Here's everything you need to know about Gemini 1.5, Google's newly updated AI model that hopes to challenge OpenAI
Google plans to release Gemini 1.5, a next-gen AI model designed to be a personal assistant and business tool that rivals competitors like GPT-4.
- Google is developing a new large language model called Gemini 1.5.
- Gemini 1.5 offers improvements on its predecessor by processing a variety of data types.
- The new model uses a 'mixture of experts' model for efficiency and has a bigger context window.
Google just upped the ante in the AI war creating fierce competition between big tech companies and startups.
The tech giant, which is owned by parent company Alphabet, Inc., announced it has a new large language model, or LLM, in the works, called Gemini 1.5. The first version of this tech, Gemini 1.5 pro, will be released soon for early testing, according the the Verge,
The news, which was outlined in a company blog post written last week by Google and Alphabet CEO Sundar Pichai and Google DeepMind CEO Demis Hassabis, comes just two months after Google unveiled the original Gemini, which is meant to be an answer to OpenAI's GPT-4 and other LLMs being created by startups and big tech companies alike.
Gemini is a next-gen, multi-modal AI model, which means that the tech can process more than one type of data, including a combination of images, text, audio, video, and coding languages. The tech is meant to be used as a business tool and personal assistant.

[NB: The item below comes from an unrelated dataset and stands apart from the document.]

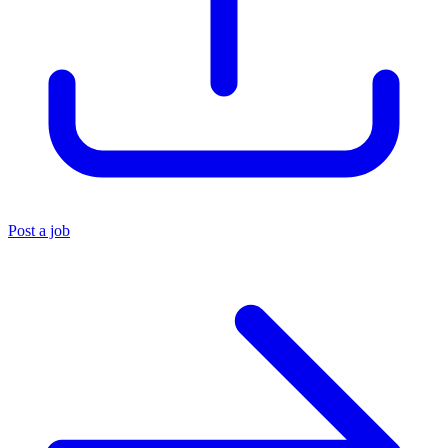
Post a job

Gemini isn't Google's first foray into AI: rather, the tech company in the beginning of Febrary conducted a "clean-up" of its different AI tools and re-named them all to be Gemini.
In Gemini 1.5, improvements to the new tech are leaps and bounds above what the original Gemini can do. Here's what we know about it so far.
It uses a 'mixture of experts' model
Gemini 1.5 promises to be faster and more efficient thanks to a specialization technique called "mixture of experts," also known as MoE. Instead of running the entire model every time it receives a query, Gemini's MoE can use just the relevant parts of its processing power to generate a good answer.
There's a bigger context window
An AI model's power is determined by its context window, which is made up of the building blocks used to process information. These can include including words, images, videos, audio, or code. In the AI world, these building blocks are known as tokens.
The original Gemini could run up to 32,000 tokens. Gemini 1.5 Pro's context window capacity, however, can handle up to 1 million tokens. This means that the new LLM can analyze more data than the previous version: 1 hour of video, 11 hours of audio, codebases with over 30,000 lines of code or over 700,000 words, Google's blog post said.
Compared to previous versions, it has enhanced performance
In testing the new AI model against its predecessors, Gemini 1.5 Pro outperformed its predecessor in 87% of the benchmark tests Google uses, the company said.
Additionally, 99% of the time, Gemini 1.5 was able to find a small piece of text in blocks of data as long as a million tokens during testing known as "needle in a haystack" evaluation.
Gemini 1.5 is also getting better at generating good responses from super-long queries, without a user needing to spend much additional time fine-tuning their queries. Google said that testers gave Gemini 1.5 a grammar manual for an obscure language, and the LLM was able to translate text to English at a similar level to human learning.
It underwent enhanced safety testing
As AI grows stronger, so do concerns about the tech's role in safety issues, from weaponization to deception. Google says that in rolling out Gemini 1.5, it underwent extensive ethics and safety testing to greenlight it for wider release. The tech company has conducted research on AI safety risks and has developed techniques to mitigate potential harm.